For Reel


Mr. & Mrs. Smith (1941)
January 1, 2016, 1:02 pm
Filed under: Reviews | Tags: , ,

Director: Alfred Hitchcock
3.5 Stars
Mr. and Mrs. SmithThe opening sequence of Mr. & Mrs. Smith introduces its two title characters independent of each other. He (Robert Montgomery) is disheveled, clad in a bathrobe with a cigarette loosely hanging out of his mouth. She is face down in the bed, clearly exhausted after a night of emotional unrest. Their reunion will happen when he bounces off the couch and joins her in bed to embrace. To see a couple embracing in bed during this period of Hollywood history is a rare sight indeed, and if one is pressed to distinguish what about Mr. & Mrs.
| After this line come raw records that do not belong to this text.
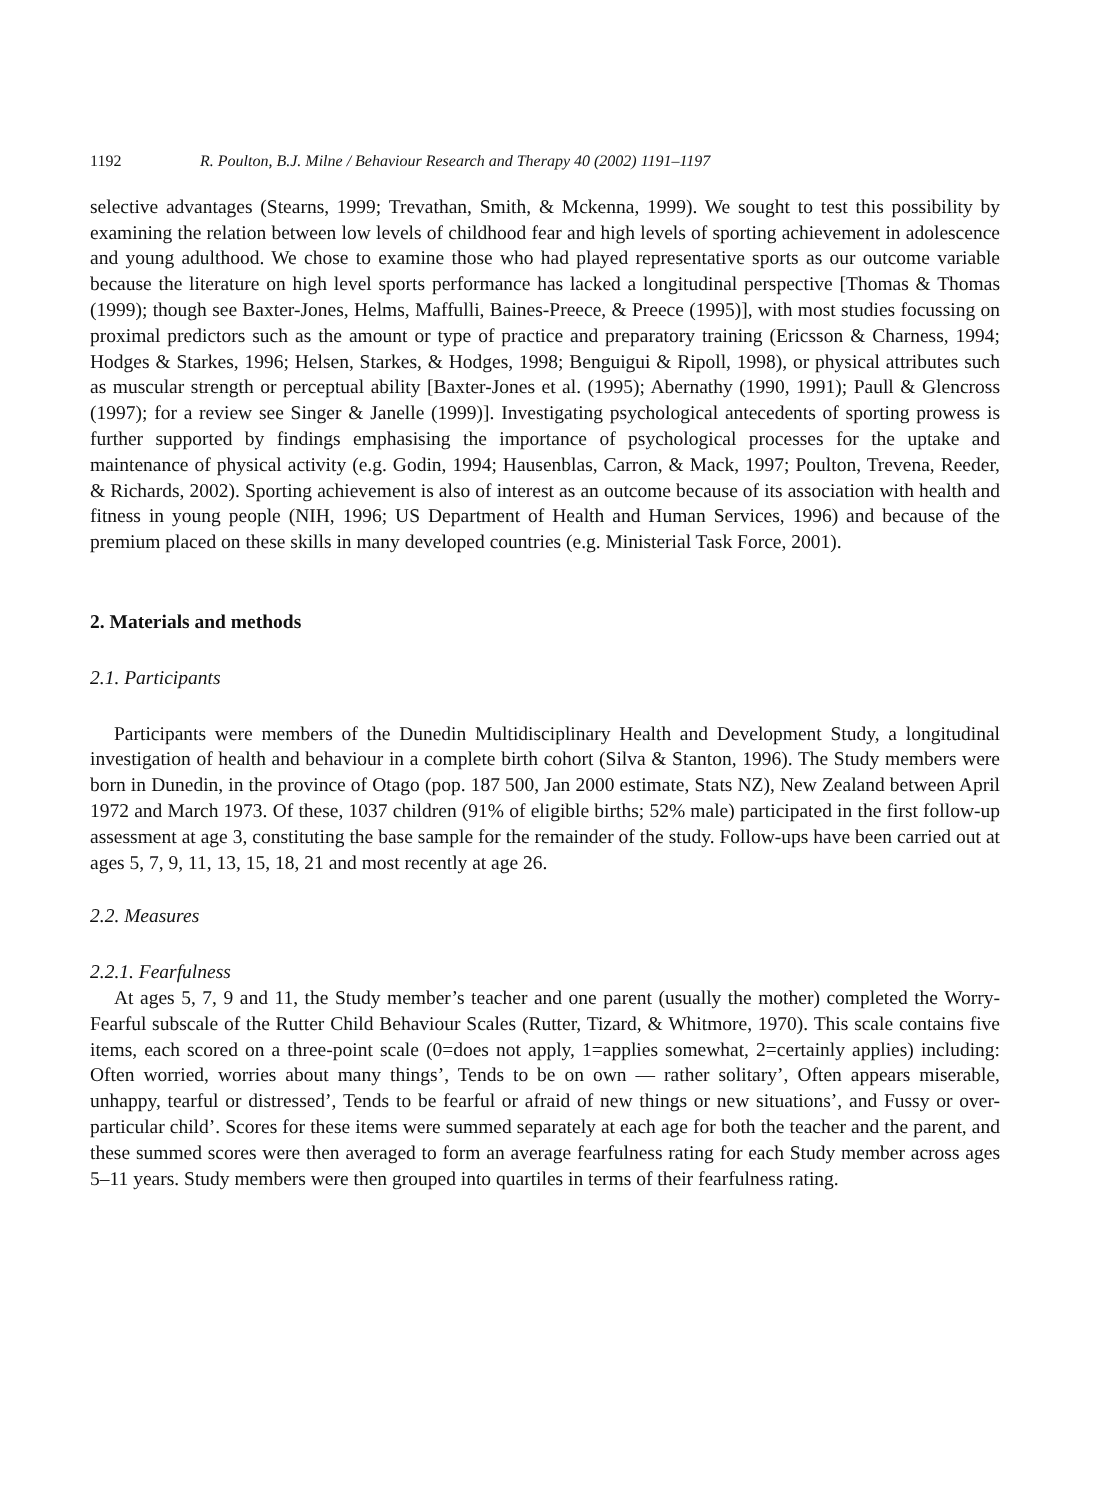1192 R. Poulton, B.J. Milne / Behaviour Research and Therapy 40 (2002) 1191–1197
selective advantages (Stearns, 1999; Trevathan, Smith, & Mckenna, 1999). We sought to test this possibility by examining the relation between low levels of childhood fear and high levels of sporting achievement in adolescence and young adulthood. We chose to examine those who had played representative sports as our outcome variable because the literature on high level sports performance has lacked a longitudinal perspective [Thomas & Thomas (1999); though see Baxter-Jones, Helms, Maffulli, Baines-Preece, & Preece (1995)], with most studies focussing on proximal predictors such as the amount or type of practice and preparatory training (Ericsson & Charness, 1994; Hodges & Starkes, 1996; Helsen, Starkes, & Hodges, 1998; Benguigui & Ripoll, 1998), or physical attributes such as muscular strength or perceptual ability [Baxter-Jones et al. (1995); Abernathy (1990, 1991); Paull & Glencross (1997); for a review see Singer & Janelle (1999)]. Investigating psychological antecedents of sporting prowess is further supported by findings emphasising the importance of psychological processes for the uptake and maintenance of physical activity (e.g. Godin, 1994; Hausenblas, Carron, & Mack, 1997; Poulton, Trevena, Reeder, & Richards, 2002). Sporting achievement is also of interest as an outcome because of its association with health and fitness in young people (NIH, 1996; US Department of Health and Human Services, 1996) and because of the premium placed on these skills in many developed countries (e.g. Ministerial Task Force, 2001).
2. Materials and methods
2.1. Participants
Participants were members of the Dunedin Multidisciplinary Health and Development Study, a longitudinal investigation of health and behaviour in a complete birth cohort (Silva & Stanton, 1996). The Study members were born in Dunedin, in the province of Otago (pop. 187 500, Jan 2000 estimate, Stats NZ), New Zealand between April 1972 and March 1973. Of these, 1037 children (91% of eligible births; 52% male) participated in the first follow-up assessment at age 3, constituting the base sample for the remainder of the study. Follow-ups have been carried out at ages 5, 7, 9, 11, 13, 15, 18, 21 and most recently at age 26.
2.2. Measures
2.2.1. Fearfulness
At ages 5, 7, 9 and 11, the Study member’s teacher and one parent (usually the mother) completed the Worry-Fearful subscale of the Rutter Child Behaviour Scales (Rutter, Tizard, & Whitmore, 1970). This scale contains five items, each scored on a three-point scale (0=does not apply, 1=applies somewhat, 2=certainly applies) including: Often worried, worries about many things’, Tends to be on own — rather solitary’, Often appears miserable, unhappy, tearful or distressed’, Tends to be fearful or afraid of new things or new situations’, and Fussy or over-particular child’. Scores for these items were summed separately at each age for both the teacher and the parent, and these summed scores were then averaged to form an average fearfulness rating for each Study member across ages 5–11 years. Study members were then grouped into quartiles in terms of their fearfulness rating.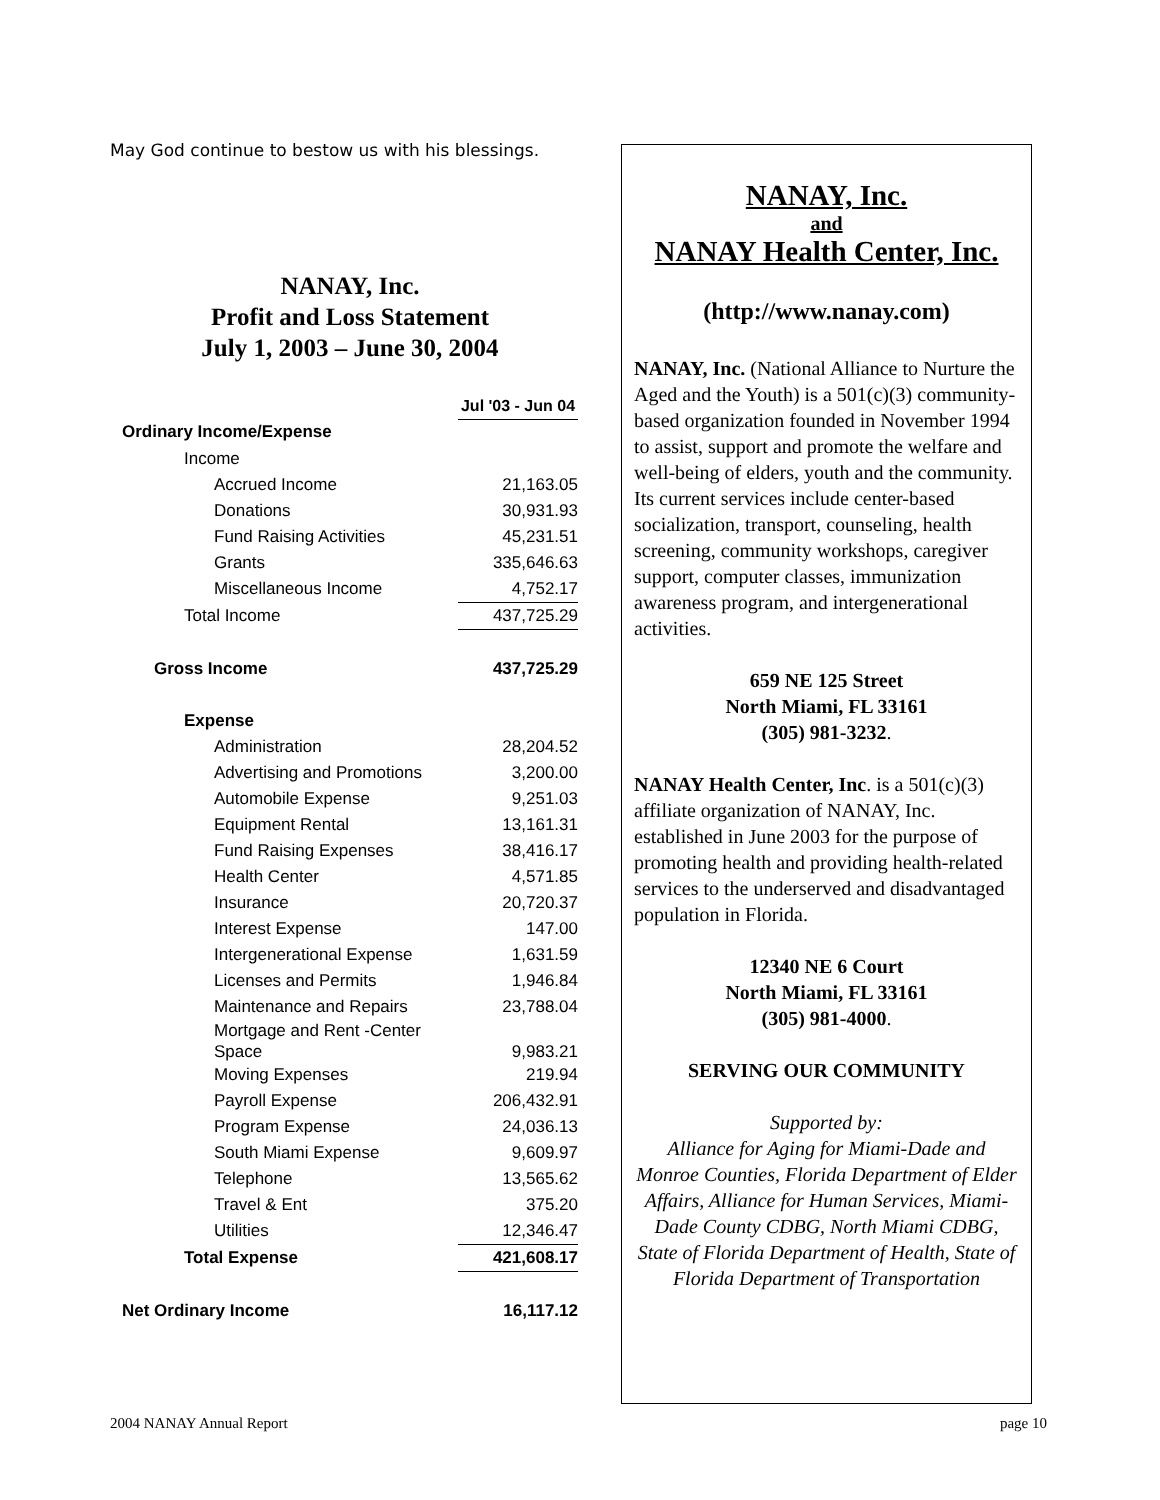May God continue to bestow us with his blessings.
NANAY, Inc.
Profit and Loss Statement
July 1, 2003 – June 30, 2004
| | Jul '03 - Jun 04 |
| Ordinary Income/Expense | |
| Income | |
| Accrued Income | 21,163.05 |
| Donations | 30,931.93 |
| Fund Raising Activities | 45,231.51 |
| Grants | 335,646.63 |
| Miscellaneous Income | 4,752.17 |
| Total Income | 437,725.29 |
| Gross Income | 437,725.29 |
| Expense | |
| Administration | 28,204.52 |
| Advertising and Promotions | 3,200.00 |
| Automobile Expense | 9,251.03 |
| Equipment Rental | 13,161.31 |
| Fund Raising Expenses | 38,416.17 |
| Health Center | 4,571.85 |
| Insurance | 20,720.37 |
| Interest Expense | 147.00 |
| Intergenerational Expense | 1,631.59 |
| Licenses and Permits | 1,946.84 |
| Maintenance and Repairs | 23,788.04 |
| Mortgage and Rent -Center Space | 9,983.21 |
| Moving Expenses | 219.94 |
| Payroll Expense | 206,432.91 |
| Program Expense | 24,036.13 |
| South Miami Expense | 9,609.97 |
| Telephone | 13,565.62 |
| Travel & Ent | 375.20 |
| Utilities | 12,346.47 |
| Total Expense | 421,608.17 |
| Net Ordinary Income | 16,117.12 |
NANAY, Inc.
and
NANAY Health Center, Inc.
(http://www.nanay.com)
NANAY, Inc. (National Alliance to Nurture the Aged and the Youth) is a 501(c)(3) community-based organization founded in November 1994 to assist, support and promote the welfare and well-being of elders, youth and the community. Its current services include center-based socialization, transport, counseling, health screening, community workshops, caregiver support, computer classes, immunization awareness program, and intergenerational activities.
659 NE 125 Street
North Miami, FL 33161
(305) 981-3232.
NANAY Health Center, Inc. is a 501(c)(3) affiliate organization of NANAY, Inc. established in June 2003 for the purpose of promoting health and providing health-related services to the underserved and disadvantaged population in Florida.
12340 NE 6 Court
North Miami, FL 33161
(305) 981-4000.
SERVING OUR COMMUNITY
Supported by:
Alliance for Aging for Miami-Dade and Monroe Counties, Florida Department of Elder Affairs, Alliance for Human Services, Miami-Dade County CDBG, North Miami CDBG, State of Florida Department of Health, State of Florida Department of Transportation
2004 NANAY Annual Report page 10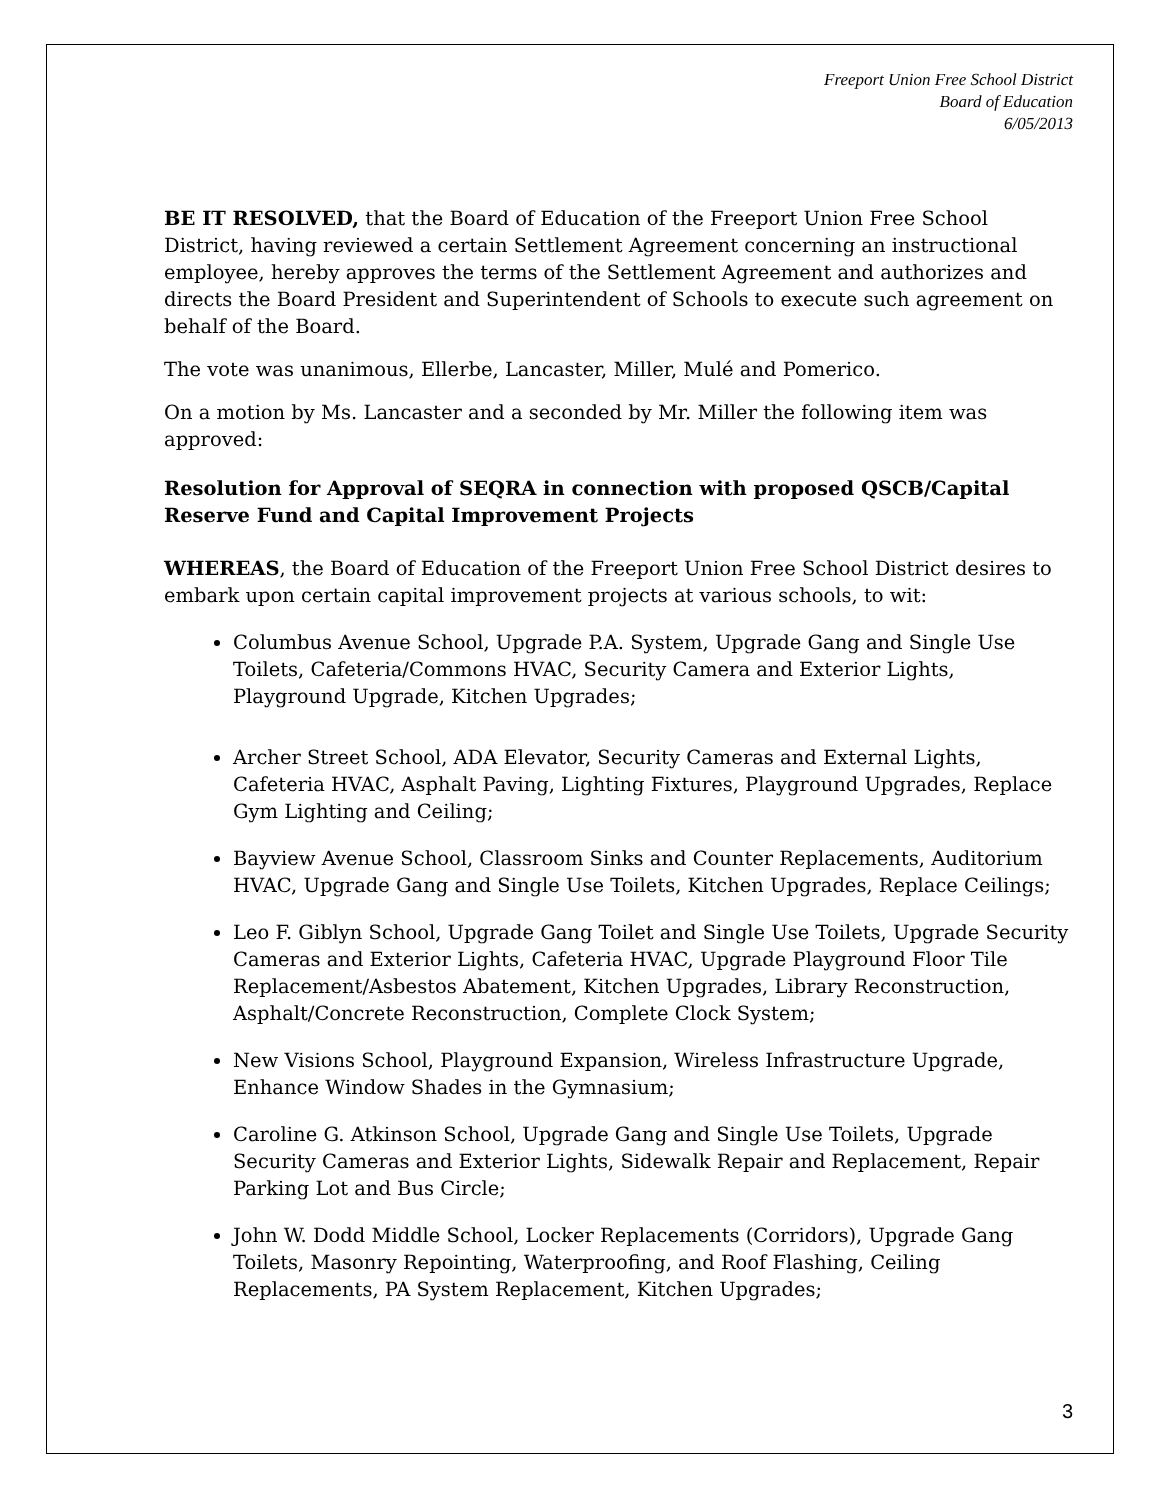Freeport Union Free School District
Board of Education
6/05/2013
BE IT RESOLVED, that the Board of Education of the Freeport Union Free School District, having reviewed a certain Settlement Agreement concerning an instructional employee, hereby approves the terms of the Settlement Agreement and authorizes and directs the Board President and Superintendent of Schools to execute such agreement on behalf of the Board.
The vote was unanimous, Ellerbe, Lancaster, Miller, Mulé and Pomerico.
On a motion by Ms. Lancaster and a seconded by Mr. Miller the following item was approved:
Resolution for Approval of SEQRA in connection with proposed QSCB/Capital Reserve Fund and Capital Improvement Projects
WHEREAS, the Board of Education of the Freeport Union Free School District desires to embark upon certain capital improvement projects at various schools, to wit:
Columbus Avenue School, Upgrade P.A. System, Upgrade Gang and Single Use Toilets, Cafeteria/Commons HVAC, Security Camera and Exterior Lights, Playground Upgrade, Kitchen Upgrades;
Archer Street School, ADA Elevator, Security Cameras and External Lights, Cafeteria HVAC, Asphalt Paving, Lighting Fixtures, Playground Upgrades, Replace Gym Lighting and Ceiling;
Bayview Avenue School, Classroom Sinks and Counter Replacements, Auditorium HVAC, Upgrade Gang and Single Use Toilets, Kitchen Upgrades, Replace Ceilings;
Leo F. Giblyn School, Upgrade Gang Toilet and Single Use Toilets, Upgrade Security Cameras and Exterior Lights, Cafeteria HVAC, Upgrade Playground Floor Tile Replacement/Asbestos Abatement, Kitchen Upgrades, Library Reconstruction, Asphalt/Concrete Reconstruction, Complete Clock System;
New Visions School, Playground Expansion, Wireless Infrastructure Upgrade, Enhance Window Shades in the Gymnasium;
Caroline G. Atkinson School, Upgrade Gang and Single Use Toilets, Upgrade Security Cameras and Exterior Lights, Sidewalk Repair and Replacement, Repair Parking Lot and Bus Circle;
John W. Dodd Middle School, Locker Replacements (Corridors), Upgrade Gang Toilets, Masonry Repointing, Waterproofing, and Roof Flashing, Ceiling Replacements, PA System Replacement, Kitchen Upgrades;
3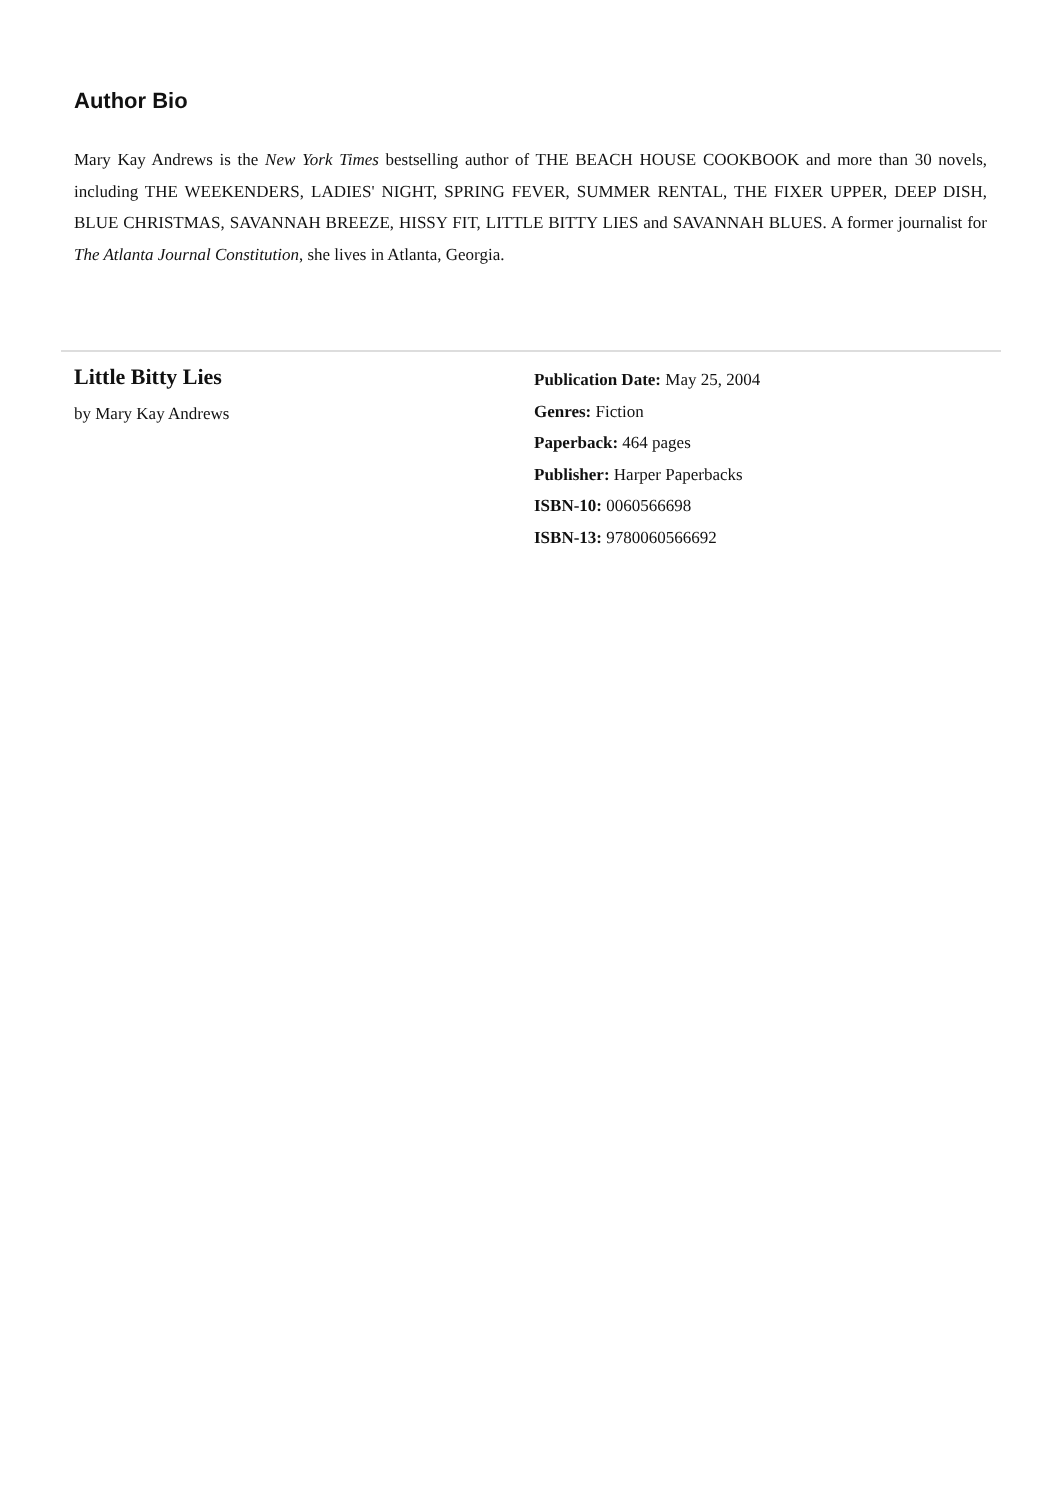Author Bio
Mary Kay Andrews is the New York Times bestselling author of THE BEACH HOUSE COOKBOOK and more than 30 novels, including THE WEEKENDERS, LADIES' NIGHT, SPRING FEVER, SUMMER RENTAL, THE FIXER UPPER, DEEP DISH, BLUE CHRISTMAS, SAVANNAH BREEZE, HISSY FIT, LITTLE BITTY LIES and SAVANNAH BLUES. A former journalist for The Atlanta Journal Constitution, she lives in Atlanta, Georgia.
Little Bitty Lies
by Mary Kay Andrews
Publication Date: May 25, 2004
Genres: Fiction
Paperback: 464 pages
Publisher: Harper Paperbacks
ISBN-10: 0060566698
ISBN-13: 9780060566692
Smith is particular to director Alfred Hitchcock, the answer might lie somewhere in its games of sexuality. As with Ernst Lubitsch, sex is an ongoing undercurrent, often mistakable for arguments–the characters speak of being locked in the bedroom for a week at a time in order to “work out” their arguments. Later, when their marriage is determined to have been invalid, there is a tremendous drama about whether he will choose to propose yet again before the couple enters the bedroom. They get as far as the bedroom door before she is shocked by his indifference to carry through with a sexual act if they are indeed out of wedlock! One can see traces of Notorious in the bantering of the couple, as well as how they torture each other throughout the movie. Just as Devlin (Cary Grant) tested Alicia (Ingrid Bergman) in that film to see if she’d actually carry out an affair, Mrs. Smith tests her husband’s morality before finally making him repent and prove his love (and chastity) all over again. Of Hitchock’s non-thriller outliers, Mr. and Mrs. Smith is perhaps the least typical of his films, and yet the relationship dynamic feels appropriate in his canon–if the stakes for these lovers aren’t quite as high, Hitchcock’s interest is in seeing how far couples are willing to go in order to show themselves as being worthy of their partner.